We next fit-weighted linear or logistic regressions to assess associations between log-transformed marker concentrations (outcome) and blood types (exposure), accounting for the multiple sampling schemes with the survey package in R [70]. The type of regression depended on the percentage of marker samples that fell below a given assay’s lower limit of detection (LLOD): for analytes with fewer than 50% of samples below the LLOD (64 markers), we used linear regression, imputing concentrations below the LLOD as one-half the LLOD, and for analytes with 50–90% of samples below the LLOD (31 markers), we used logistic regression, dichotomizing concentrations as detectable or undetectable. One marker (soluble CD40 ligand; CD40L) with 71% of samples above the upper limit of quantitation was also analyzed with a logistic model, although in this instance, quantitated samples were set as the reference group. For all other markers, the percentage of samples with concentrations above the upper limit of detection was small and ignorable (<5%; Supplementary Table 8); we set the values of these samples as the upper limit of quantitation.

In accordance with phenotypic inheritance patterns, we evaluated associations for all blood types using categorical genetic models. Wald tests were used to determine joint statistical significance for all levels of a given blood group combined. Because few participants were homozygous recessive for Colton (n = 3), Knops (n = 5), and Kell (n = 4) phenotypes, we combined heterozygous and homozygous recessive individuals for these blood groups, thus comparing marker levels for carriers of any recessive allele versus carriers of two dominant alleles. We excluded participants with weak (Fyx; n = 1) or null (n = 4) Duffy antigen types and participants with null Lewis types (n = 30) from our models due to small sample size. To examine the robustness of findings to alternate model specifications, we also estimated associations using additive genetic models, where the primary predictors were number of minor alleles for a given blood group. All models were adjusted for age (5-year categories), sex, study, the first-five principal components of population substructure, and smoking status (never/former/current). In addition, to determine whether imputation of marker concentrations below an assay’s LLOD affected our findings, we also performed sensitivity analyses by fitting Tobit models for all markers evaluated with linear regression [71]. Each Tobit model was left-censored at an assay’s LLOD plus a small constant.

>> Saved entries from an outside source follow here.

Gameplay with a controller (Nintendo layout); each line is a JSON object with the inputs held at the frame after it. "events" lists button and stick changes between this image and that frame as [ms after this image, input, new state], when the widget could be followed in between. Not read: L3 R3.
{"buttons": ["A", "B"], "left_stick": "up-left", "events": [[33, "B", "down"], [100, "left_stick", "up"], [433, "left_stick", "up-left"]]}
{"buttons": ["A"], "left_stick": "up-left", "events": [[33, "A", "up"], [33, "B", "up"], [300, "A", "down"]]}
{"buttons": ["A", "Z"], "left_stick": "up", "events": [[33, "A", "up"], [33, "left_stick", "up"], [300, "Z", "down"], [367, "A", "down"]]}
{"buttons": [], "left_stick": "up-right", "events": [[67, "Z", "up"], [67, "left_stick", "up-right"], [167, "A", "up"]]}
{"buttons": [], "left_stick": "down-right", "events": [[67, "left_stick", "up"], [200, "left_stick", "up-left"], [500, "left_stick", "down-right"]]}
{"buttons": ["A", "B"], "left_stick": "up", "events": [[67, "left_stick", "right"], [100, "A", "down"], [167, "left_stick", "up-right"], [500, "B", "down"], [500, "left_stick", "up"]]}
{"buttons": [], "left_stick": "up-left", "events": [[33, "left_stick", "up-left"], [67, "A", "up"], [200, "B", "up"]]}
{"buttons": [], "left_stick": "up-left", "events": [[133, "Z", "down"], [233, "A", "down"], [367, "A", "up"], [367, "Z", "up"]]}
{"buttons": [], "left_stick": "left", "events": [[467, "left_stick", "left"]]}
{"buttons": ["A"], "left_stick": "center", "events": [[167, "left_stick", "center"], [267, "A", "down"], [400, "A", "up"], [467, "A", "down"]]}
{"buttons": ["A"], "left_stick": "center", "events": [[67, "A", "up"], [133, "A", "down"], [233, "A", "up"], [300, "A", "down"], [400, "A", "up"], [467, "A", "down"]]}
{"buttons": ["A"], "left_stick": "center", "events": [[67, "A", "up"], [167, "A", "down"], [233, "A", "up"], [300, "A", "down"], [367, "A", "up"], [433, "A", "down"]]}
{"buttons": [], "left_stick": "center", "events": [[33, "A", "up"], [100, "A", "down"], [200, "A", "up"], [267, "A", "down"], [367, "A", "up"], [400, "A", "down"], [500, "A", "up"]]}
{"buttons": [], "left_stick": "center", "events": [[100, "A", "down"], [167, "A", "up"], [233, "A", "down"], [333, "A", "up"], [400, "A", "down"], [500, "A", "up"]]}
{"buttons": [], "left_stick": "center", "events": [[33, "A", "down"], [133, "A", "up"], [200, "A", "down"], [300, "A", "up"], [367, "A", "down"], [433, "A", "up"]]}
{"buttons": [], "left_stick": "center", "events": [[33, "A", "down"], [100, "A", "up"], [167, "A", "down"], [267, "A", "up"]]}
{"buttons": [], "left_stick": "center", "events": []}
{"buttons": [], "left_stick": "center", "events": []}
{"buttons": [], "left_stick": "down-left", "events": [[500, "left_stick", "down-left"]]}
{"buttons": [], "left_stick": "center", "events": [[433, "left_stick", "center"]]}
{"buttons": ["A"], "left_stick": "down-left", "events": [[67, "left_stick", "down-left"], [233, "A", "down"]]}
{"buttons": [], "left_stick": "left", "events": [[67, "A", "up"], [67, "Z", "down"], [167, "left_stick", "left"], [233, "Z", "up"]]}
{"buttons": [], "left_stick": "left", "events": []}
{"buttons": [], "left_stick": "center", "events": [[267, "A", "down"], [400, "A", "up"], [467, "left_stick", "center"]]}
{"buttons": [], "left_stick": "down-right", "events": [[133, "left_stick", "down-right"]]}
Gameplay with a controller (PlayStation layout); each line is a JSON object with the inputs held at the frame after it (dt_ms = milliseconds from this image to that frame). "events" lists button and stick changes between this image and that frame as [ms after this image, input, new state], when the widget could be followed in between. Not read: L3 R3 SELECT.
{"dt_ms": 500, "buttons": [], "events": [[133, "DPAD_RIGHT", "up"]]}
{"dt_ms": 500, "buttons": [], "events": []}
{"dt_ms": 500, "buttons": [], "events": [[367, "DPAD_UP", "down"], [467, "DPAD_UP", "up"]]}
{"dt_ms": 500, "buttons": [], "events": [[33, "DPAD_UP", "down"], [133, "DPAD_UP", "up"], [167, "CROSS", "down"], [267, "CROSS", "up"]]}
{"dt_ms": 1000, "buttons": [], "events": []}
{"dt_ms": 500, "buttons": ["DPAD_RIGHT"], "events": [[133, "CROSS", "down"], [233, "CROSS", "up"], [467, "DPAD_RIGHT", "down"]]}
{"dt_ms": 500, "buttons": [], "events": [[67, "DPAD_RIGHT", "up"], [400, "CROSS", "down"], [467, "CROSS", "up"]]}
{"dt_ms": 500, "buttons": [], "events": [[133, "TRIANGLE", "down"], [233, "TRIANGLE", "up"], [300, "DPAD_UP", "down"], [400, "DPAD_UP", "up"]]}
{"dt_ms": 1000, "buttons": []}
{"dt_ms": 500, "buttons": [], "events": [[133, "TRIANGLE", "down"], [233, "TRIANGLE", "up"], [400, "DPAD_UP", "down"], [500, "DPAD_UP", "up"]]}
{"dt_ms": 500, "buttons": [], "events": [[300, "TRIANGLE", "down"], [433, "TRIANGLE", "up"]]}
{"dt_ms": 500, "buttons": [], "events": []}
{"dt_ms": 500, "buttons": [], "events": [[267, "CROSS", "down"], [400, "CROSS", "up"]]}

To further explore which blood group antigens contributed to significant results, we conducted post hoc pairwise t-tests to compare the estimated marginal mean marker levels of different groups. Marginal means were calculated using the beta values from the respective regressions. To explore the relationship between significantly associated markers, we report Pearson’s partial correlations, controlling for study, for all markers associated with the same blood group. Finally, to determine whether results were generalizable to other races and ethnicities, we modeled all significant blood-type-marker associations identified among non-Hispanic whites in Black (n = 322), Asian (n = 107), and Hispanic (n = 66) participants using the same covariate adjustments as in main analyses. All statistical tests were two-sided with a Bonferroni threshold of p < 4.3 × 10−4 considered statistically significant (based on 12 blood types × 96 markers = 1152 tested associations).